Rationalisation of New Zealand racetracks has been another hot topic and one that McAnulty would like to see dealt with at a local level.
“I think the initial proposal was that there should be a racetrack remaining in each region and I want to observe that,” he said.
“My electorate has a wonderful rural track in Tauherenikau and that would be a travesty if that were to close down and lose its two premium slots on January 2 and February 6.
“There are examples we can point to which make sense, but we don’t want this to be a political decision.

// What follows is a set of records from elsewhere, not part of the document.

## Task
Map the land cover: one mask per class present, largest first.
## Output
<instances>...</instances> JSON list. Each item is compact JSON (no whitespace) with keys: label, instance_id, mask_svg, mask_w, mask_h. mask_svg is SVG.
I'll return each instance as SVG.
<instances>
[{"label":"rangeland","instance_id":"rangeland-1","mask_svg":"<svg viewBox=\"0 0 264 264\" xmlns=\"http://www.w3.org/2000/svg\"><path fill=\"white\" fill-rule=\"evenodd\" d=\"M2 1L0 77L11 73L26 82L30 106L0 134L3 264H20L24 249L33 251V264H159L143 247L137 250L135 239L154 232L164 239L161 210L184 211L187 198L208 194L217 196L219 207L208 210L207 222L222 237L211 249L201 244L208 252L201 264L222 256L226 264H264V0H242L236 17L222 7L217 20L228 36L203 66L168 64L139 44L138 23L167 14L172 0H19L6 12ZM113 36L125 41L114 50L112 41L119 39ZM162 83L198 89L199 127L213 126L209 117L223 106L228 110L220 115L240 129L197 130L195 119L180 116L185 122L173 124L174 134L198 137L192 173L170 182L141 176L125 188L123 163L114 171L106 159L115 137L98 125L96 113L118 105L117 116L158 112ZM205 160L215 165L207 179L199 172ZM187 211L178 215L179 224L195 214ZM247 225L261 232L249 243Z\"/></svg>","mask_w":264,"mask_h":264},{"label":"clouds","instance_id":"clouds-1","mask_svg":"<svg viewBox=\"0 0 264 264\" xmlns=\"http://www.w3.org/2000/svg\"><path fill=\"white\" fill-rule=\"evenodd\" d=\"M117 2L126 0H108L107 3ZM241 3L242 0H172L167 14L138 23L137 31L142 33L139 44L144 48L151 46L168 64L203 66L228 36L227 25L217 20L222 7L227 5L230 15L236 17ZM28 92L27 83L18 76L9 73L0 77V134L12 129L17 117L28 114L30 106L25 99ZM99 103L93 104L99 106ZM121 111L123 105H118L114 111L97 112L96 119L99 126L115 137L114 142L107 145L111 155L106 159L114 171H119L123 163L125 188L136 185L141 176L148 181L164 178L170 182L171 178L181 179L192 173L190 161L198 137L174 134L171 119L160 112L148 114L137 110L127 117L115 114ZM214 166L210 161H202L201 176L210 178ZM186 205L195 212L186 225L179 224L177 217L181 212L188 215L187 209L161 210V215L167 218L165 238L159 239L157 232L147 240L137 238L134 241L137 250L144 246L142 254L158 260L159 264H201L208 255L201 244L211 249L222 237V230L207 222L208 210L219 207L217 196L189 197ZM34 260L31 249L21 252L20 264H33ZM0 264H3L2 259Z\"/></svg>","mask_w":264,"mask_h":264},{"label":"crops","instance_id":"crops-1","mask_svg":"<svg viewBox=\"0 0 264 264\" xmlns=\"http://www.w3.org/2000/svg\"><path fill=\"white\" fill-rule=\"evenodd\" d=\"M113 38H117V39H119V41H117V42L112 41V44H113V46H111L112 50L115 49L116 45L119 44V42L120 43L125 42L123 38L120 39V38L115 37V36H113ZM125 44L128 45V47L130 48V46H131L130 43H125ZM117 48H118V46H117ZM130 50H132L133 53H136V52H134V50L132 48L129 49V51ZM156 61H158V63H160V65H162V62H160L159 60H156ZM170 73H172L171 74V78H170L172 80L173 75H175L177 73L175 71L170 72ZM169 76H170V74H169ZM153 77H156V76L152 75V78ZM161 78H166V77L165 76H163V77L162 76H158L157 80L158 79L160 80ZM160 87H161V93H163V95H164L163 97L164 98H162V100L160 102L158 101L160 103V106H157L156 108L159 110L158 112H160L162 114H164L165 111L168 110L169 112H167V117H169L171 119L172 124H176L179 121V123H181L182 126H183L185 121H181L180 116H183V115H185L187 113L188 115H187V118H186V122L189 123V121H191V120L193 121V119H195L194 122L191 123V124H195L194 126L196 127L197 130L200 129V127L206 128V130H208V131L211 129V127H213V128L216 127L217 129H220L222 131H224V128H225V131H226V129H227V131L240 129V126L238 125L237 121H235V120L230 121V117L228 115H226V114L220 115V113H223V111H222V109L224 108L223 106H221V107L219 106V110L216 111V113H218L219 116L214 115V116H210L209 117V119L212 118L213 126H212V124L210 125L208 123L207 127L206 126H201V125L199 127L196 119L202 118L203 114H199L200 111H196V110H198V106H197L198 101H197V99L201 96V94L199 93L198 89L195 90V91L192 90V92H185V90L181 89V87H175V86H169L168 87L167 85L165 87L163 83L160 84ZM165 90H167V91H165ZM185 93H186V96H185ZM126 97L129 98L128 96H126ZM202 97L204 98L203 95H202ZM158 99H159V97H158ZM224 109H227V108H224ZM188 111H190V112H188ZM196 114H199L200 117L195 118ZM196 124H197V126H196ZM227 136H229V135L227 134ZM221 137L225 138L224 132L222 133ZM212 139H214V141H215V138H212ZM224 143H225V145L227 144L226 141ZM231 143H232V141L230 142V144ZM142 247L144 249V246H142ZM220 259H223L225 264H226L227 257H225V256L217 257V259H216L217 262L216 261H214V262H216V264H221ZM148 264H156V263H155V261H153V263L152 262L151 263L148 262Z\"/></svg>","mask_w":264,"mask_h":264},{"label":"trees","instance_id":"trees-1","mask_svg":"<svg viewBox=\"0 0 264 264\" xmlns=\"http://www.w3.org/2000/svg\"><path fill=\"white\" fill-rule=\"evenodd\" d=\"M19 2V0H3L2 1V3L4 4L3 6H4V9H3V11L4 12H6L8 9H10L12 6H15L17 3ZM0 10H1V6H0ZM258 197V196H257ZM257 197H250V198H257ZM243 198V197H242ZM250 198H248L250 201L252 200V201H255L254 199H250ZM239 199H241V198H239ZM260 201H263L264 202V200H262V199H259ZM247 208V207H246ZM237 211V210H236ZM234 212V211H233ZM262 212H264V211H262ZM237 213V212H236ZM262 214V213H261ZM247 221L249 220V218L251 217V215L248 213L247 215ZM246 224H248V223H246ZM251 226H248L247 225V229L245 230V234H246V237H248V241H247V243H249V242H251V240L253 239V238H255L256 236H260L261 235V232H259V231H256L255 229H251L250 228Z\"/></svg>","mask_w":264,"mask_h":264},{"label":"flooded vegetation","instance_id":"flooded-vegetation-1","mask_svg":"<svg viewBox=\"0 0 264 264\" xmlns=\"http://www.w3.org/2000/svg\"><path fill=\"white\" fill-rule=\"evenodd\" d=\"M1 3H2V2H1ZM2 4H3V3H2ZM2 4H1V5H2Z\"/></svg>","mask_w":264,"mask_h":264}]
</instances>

We want this to be a decision that the codes and clubs come to themselves.
“That is a process that has been established and the Minister for Racing doesn’t interfere and is looking to line up independent mediators if the clubs and codes can’t come to a decision.”
COVID-19 had a severe impact on the availability of overseas workers within both the racing and breeding industries and with borders opening, McAnulty is keen to take full advantage of opportunities that provided.
“The racing industry is not alone in its challenges to find labour and I am keen to play my part and promote the career opportunities within racing,” he said.
“We know the opportunities that exist once you get your foot in the door and how many people that have succeeded at the highest level after starting out as a stable hand etc.
“There are so many opportunities and I’m just not sure that is well enough known. I want to do what I can and highlight to young people the opportunities that exist in racing.”
More innovative options now needed to be implemented to advance career pathways.
“In the past, we as an industry have relied on a family connection to bring through the next generation and I don’t think we can rely on that anymore,” McAnulty said.
“In a tight labour market, there is so much competition so I’m keen to do what I can. The borders opening will help, but what I would like to see is workers, be it jockeys, trainers or in the breeding industry, see New Zealand as an opportunity to get that experience.
“When I worked as a bookie in Ireland, the number of people that I talked to in the industry that had been to New Zealand and done their OE before going home and carrying on their careers was really significant.”